Record extracts: Begin

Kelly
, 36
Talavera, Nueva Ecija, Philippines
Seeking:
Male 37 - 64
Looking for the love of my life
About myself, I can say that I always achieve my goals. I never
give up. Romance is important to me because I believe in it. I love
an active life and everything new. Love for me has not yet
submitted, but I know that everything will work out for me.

Record extracts: End

Exercise: Please give back all of the data exactly as it appears.

Reply:
Kelly
, 36
Talavera, Nueva Ecija, Philippines
Seeking:
Male 37 - 64
Looking for the love of my life
About myself, I can say that I always achieve my goals. I never
give up. Romance is important to me because I believe in it. I love
an active life and everything new. Love for me has not yet
submitted, but I know that everything will work out for me.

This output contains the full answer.